---------- Dataset records ----------

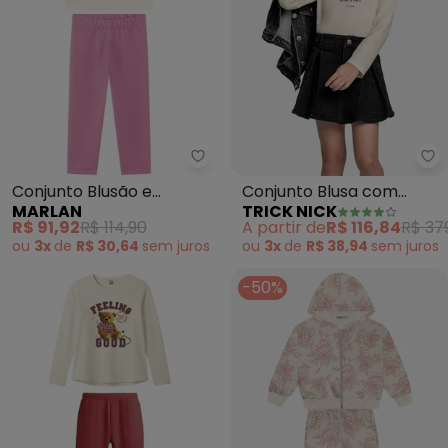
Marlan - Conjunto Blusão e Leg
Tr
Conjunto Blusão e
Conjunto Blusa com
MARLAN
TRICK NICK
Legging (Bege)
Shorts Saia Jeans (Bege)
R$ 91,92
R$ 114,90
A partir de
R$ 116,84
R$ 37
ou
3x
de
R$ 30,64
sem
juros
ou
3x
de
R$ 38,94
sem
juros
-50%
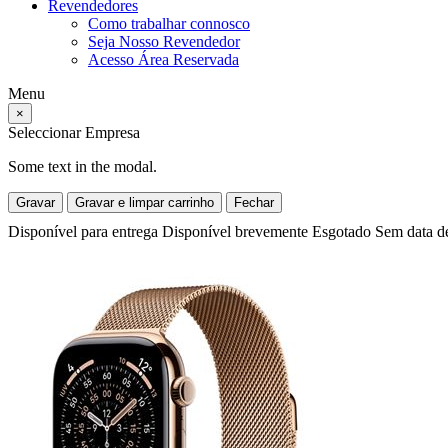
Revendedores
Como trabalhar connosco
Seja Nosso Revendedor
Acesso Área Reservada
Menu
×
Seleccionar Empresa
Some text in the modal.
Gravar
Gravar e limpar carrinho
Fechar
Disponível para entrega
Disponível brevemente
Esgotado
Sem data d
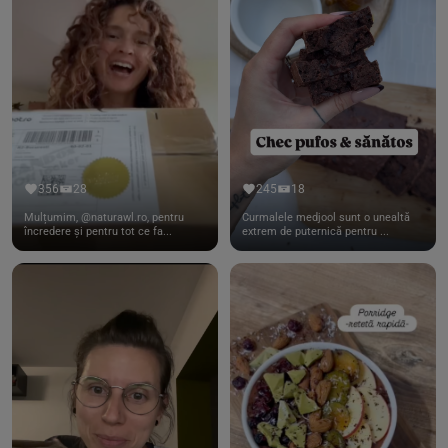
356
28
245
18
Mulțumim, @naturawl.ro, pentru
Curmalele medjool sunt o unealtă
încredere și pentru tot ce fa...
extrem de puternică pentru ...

----------
---------- Dataset records ----------

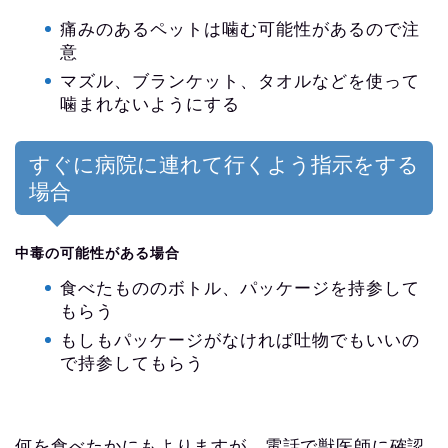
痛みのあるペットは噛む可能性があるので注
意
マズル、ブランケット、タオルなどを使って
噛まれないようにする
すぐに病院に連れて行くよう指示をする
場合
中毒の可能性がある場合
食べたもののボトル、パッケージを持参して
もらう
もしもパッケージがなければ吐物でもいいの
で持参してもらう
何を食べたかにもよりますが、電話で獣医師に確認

----------

Copy every line of the entries above in which "pentru" occurs.

Mulțumim, @naturawl.ro, pentru
încredere și pentru tot ce fa...
extrem de puternică pentru ...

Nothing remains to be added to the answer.